• _PROBLEM TO SOLVE_:
Identify and copy all lines of the material where the string "knee" is found.

• _MATERIAL SHOWN_:

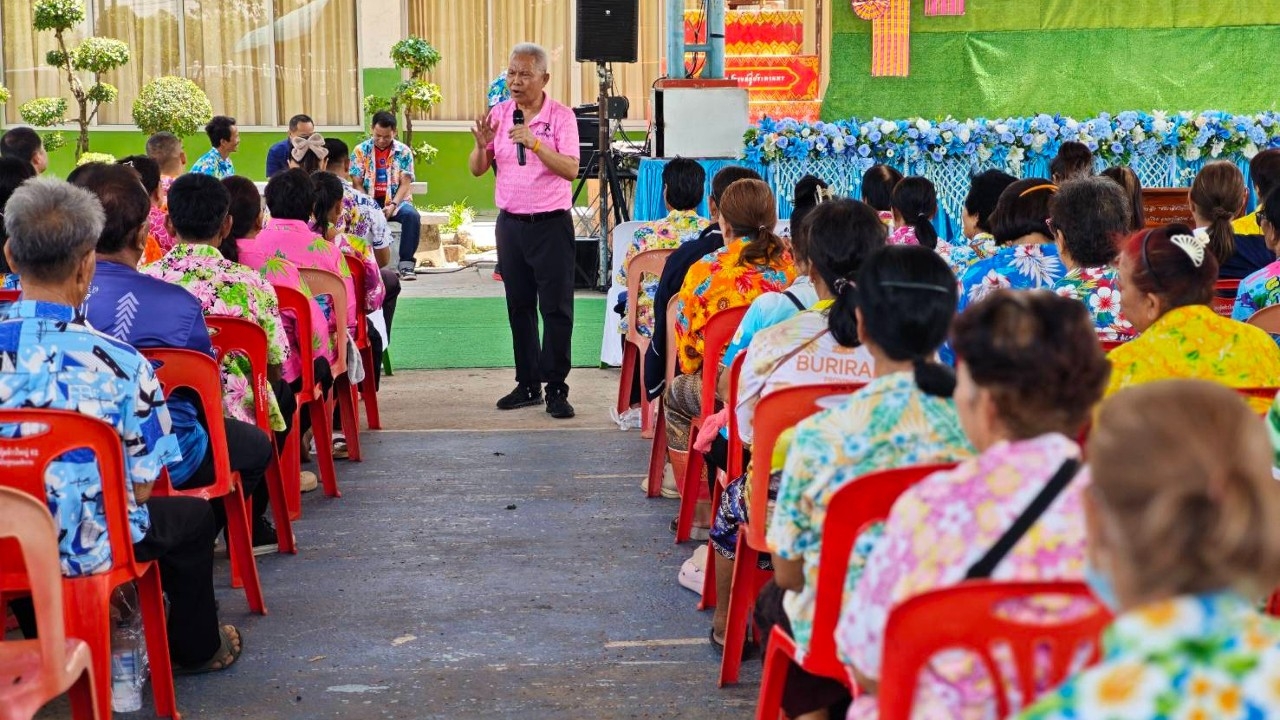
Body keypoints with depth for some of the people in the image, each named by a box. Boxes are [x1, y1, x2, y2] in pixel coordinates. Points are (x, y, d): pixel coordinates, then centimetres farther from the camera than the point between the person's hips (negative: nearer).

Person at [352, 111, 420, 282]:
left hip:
--
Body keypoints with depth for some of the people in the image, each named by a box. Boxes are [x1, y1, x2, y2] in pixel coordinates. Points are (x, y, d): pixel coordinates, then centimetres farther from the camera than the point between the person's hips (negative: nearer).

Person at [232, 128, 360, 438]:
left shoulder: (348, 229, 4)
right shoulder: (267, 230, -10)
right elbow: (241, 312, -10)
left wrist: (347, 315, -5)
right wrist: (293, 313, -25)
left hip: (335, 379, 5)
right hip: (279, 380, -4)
...
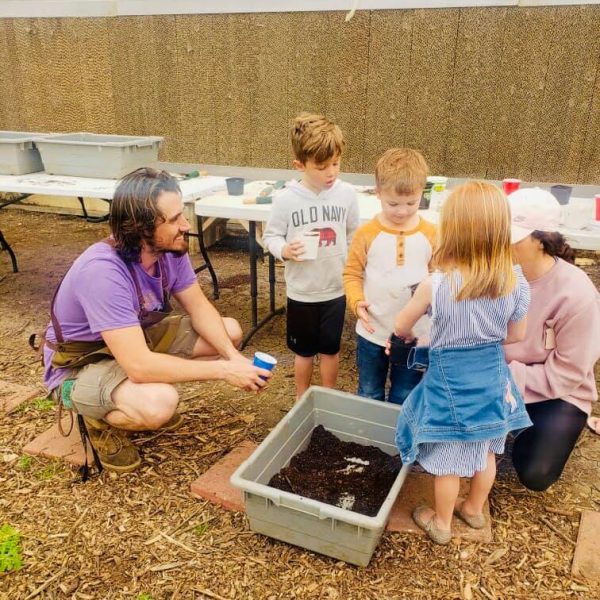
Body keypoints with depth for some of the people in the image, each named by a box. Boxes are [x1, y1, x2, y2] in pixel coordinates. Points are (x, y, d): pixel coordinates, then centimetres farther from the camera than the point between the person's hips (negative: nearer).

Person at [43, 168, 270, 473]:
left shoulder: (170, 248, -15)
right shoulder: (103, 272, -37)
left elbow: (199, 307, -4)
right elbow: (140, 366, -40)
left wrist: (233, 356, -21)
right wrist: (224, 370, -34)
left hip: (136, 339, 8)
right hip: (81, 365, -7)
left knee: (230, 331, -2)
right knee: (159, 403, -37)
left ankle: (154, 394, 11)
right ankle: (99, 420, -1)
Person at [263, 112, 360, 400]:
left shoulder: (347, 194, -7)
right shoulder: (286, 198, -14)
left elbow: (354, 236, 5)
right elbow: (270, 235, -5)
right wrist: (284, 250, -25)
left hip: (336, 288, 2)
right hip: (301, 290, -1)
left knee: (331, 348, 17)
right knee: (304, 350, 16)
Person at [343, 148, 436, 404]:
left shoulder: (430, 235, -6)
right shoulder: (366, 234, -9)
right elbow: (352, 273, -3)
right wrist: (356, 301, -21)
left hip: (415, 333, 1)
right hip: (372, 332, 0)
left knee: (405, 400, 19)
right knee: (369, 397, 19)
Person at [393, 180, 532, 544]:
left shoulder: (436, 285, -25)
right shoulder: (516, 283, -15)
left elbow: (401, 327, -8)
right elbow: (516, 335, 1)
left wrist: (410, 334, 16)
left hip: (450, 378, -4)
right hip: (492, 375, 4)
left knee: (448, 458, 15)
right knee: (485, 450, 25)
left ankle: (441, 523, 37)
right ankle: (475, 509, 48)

• _COMPLETED TASK_:
left knee: (230, 331, -2)
right knee: (159, 403, -37)
left knee: (331, 348, 17)
right knee: (304, 350, 16)
left knee: (405, 400, 19)
right knee: (369, 397, 19)
left knee: (448, 458, 15)
right knee: (485, 450, 25)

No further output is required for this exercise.